Secondly, be aware of the very significant pool of patients with sub-clinical dry eye; any given clinical intervention could be enough to push these patients over the edge into more serious OSD. “Remember,” says Maurizio Rolando, “dry eye may be just around the corner – and it will influence patient perceptions, because they will blame their OSD on your surgery.” But forewarned is forearmed: at-risk patients can be identified by careful application of standard diagnostic procedures. These include blink-rate assessment, Schirmer’s with anesthetic to measure tear-flow, and vital stains – notably, the fluorescein stain as modulated by a yellow filter.
Thirdly, as a consequence of careful diagnostic triage, pre-disposed patients may be managed so as to protect and stabilize the ocular surface. Broad strategies include: avoiding eye-drop formulations that contain preservatives or particularly problematic active ingredients (such as NSAIDs); reducing the number of eye drops; and applying lubricant after interventions, such as intravitreal injections. As Ingeborg Stalmans puts it: “If you want surgical success, take care of the ocular surface.”

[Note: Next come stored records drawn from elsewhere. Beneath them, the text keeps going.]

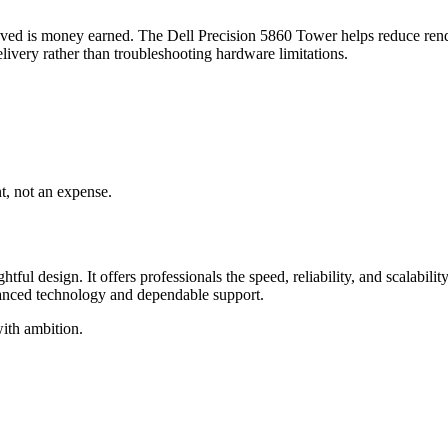
me saved is money earned. The Dell Precision 5860 Tower helps reduce r
livery rather than troubleshooting hardware limitations.
t, not an expense.
l design. It offers professionals the speed, reliability, and scalabili
vanced technology and dependable support.
with ambition.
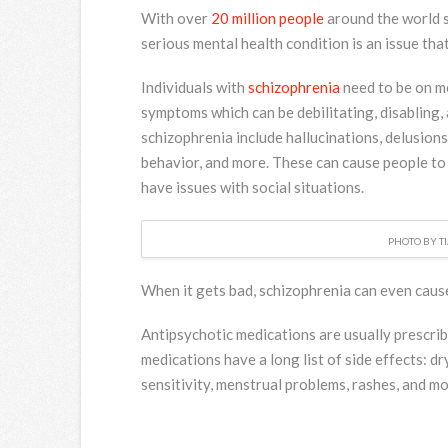
With over
20 million people
around the world 
serious mental health condition is an issue tha
Individuals with
schizophrenia
need to be on me
symptoms which can be debilitating, disabling,
schizophrenia include hallucinations, delusion
behavior, and more. These can cause people to
have issues with social situations.
PHOTO BY T
When it gets bad, schizophrenia can even cause
Antipsychotic medications are usually prescrib
medications have a long list of side effects: d
sensitivity, menstrual problems, rashes, and mo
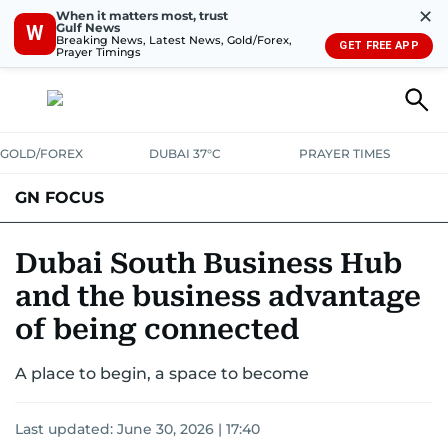
✕
When it matters most, trust
Gulf News
W
Breaking News, Latest News, Gold/Forex,
GET FREE APP
Prayer Timings
GOLD/FOREX
DUBAI 37°C
PRAYER TIMES
GN FOCUS
Company News
Supplement e-book
Dubai South Business Hub
and the business advantage
of being connected
A place to begin, a space to become
Last updated:
June 30, 2026 | 17:40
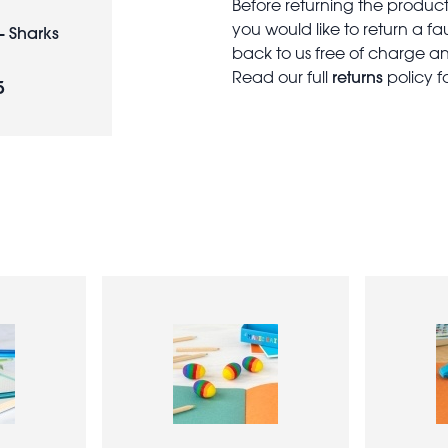
Before returning the produc
you would like to return a f
- Sharks
back to us free of charge and
returns
Read our full
policy f
5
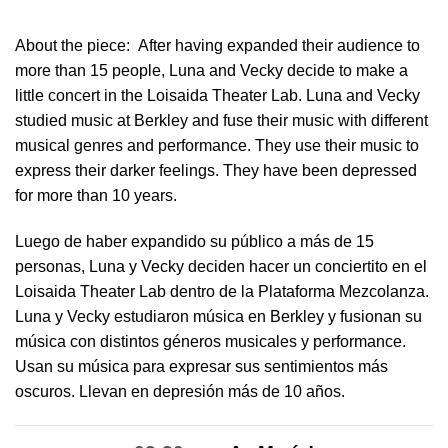
About the piece:
After having expanded their audience to
more than 15 people, Luna and Vecky decide to make a
little concert in ​the Loisaida Theater Lab​. Luna and Vecky
studied music at Berkley and fuse their music with different
musical genres and performance. They use their music to
express their darker feelings. They have been depressed
for more than 10 years.
Luego de haber expandido su público a más de 15
personas, Luna y Vecky deciden hacer un conciertito en el
Loisaida Theater Lab dentro de la Plataforma Mezcolanza​.
Luna y Vecky estudiaron música en Berkley y fusionan su
música con distintos géneros musicales y performance.
Usan su música para expresar sus sentimientos más
oscuros. Llevan en depresión más de 10 años.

Finally, be aware that the issues outlined in this supplement apply to a very broad spectrum of patients – the advice given here is therefore pertinent to a correspondingly broad range of ophthalmologists. Not everybody appreciates this: “The problem with retinal specialists is that we tend to see the cornea only as a window to our area of interest,” says Dawn Sim. “We don’t always pay attention to the ocular surface, but it makes such a difference for patients.” Ingeborg Stalmans agrees: “Glaucoma specialists are no different. We know preservatives are bad, but we don’t always act like we know it in the clinic.” And Sheraz Daya, in the LASIK field, is well aware of the benefits of careful pre- and post-surgical management of the ocular surface. The last word goes to Maurizio Rolando: “Think dry eye – before the patient does.”

References
- JAP Gomes, et al., “TFOS DEWS II Iatrogenic report”, Ocul Surf, 15, 511-538 (2017). JP Craig, et al., “TFOS DEWS II Definition and Classification Report”, Ocul Surf, 15, 276-283 (2017).